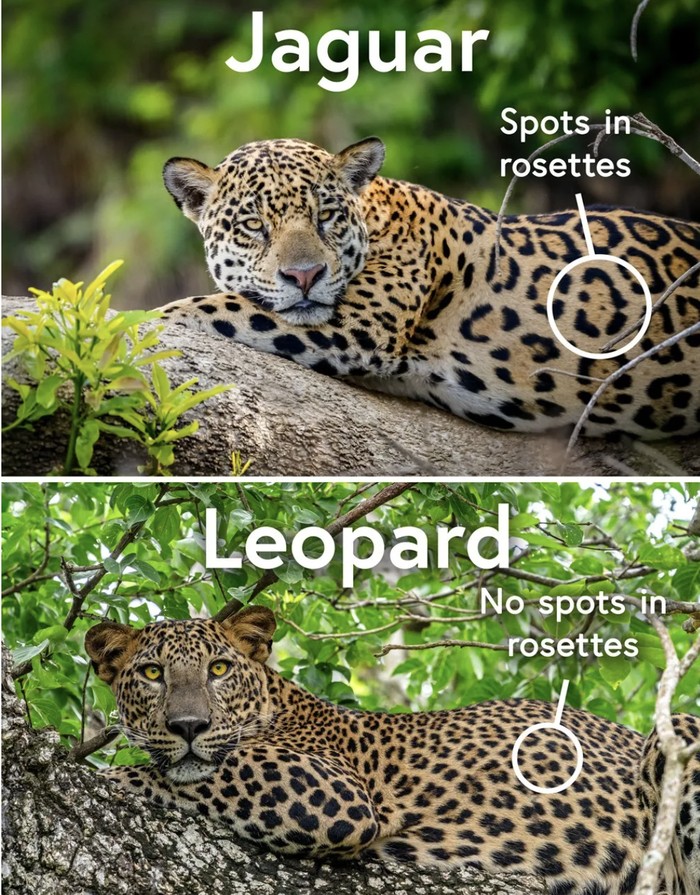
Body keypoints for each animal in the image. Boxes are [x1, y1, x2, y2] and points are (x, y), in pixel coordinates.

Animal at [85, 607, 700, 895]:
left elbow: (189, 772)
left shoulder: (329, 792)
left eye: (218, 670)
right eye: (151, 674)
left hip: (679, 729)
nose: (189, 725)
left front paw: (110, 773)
---*---
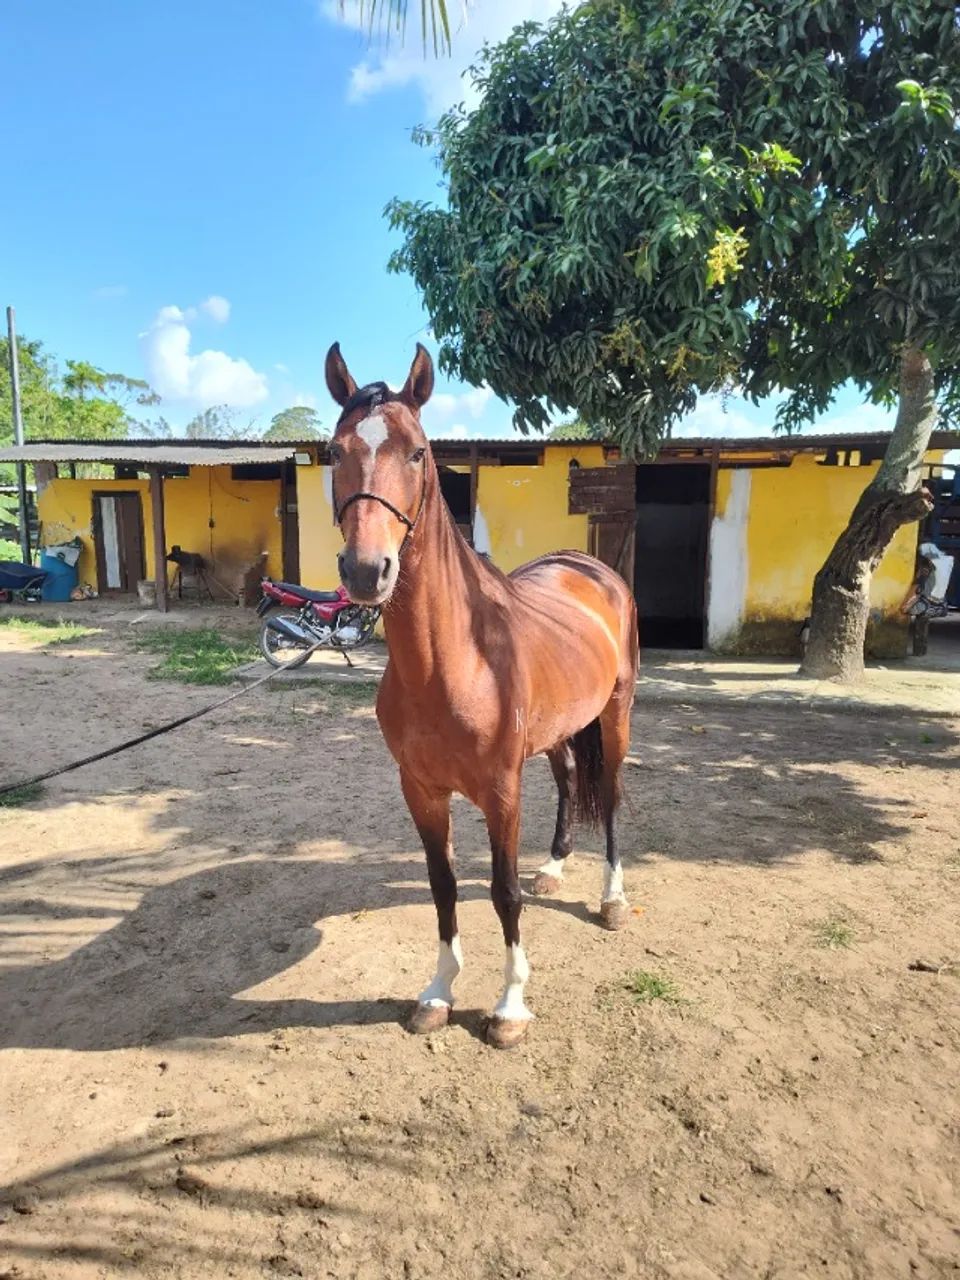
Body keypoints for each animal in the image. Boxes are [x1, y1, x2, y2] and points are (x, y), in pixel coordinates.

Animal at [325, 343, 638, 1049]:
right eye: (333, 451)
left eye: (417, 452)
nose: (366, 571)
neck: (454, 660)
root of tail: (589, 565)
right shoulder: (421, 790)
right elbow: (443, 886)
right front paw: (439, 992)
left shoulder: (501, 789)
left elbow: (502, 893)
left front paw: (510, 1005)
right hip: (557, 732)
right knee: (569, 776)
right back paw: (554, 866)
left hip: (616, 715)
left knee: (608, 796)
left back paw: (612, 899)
---*---
Assignment
Retype only this portion of the data above: the line containing "left eye: (417, 452)", the line containing "left back paw: (612, 899)", and all lines between them, exactly.

Answer for this exercise
left eye: (417, 452)
nose: (366, 571)
neck: (454, 660)
root of tail: (589, 565)
right shoulder: (421, 790)
right elbow: (443, 886)
right front paw: (439, 992)
left shoulder: (501, 789)
left elbow: (502, 893)
left front paw: (510, 1005)
right hip: (557, 732)
right knee: (569, 776)
right back paw: (554, 866)
left hip: (616, 715)
left knee: (608, 796)
left back paw: (612, 899)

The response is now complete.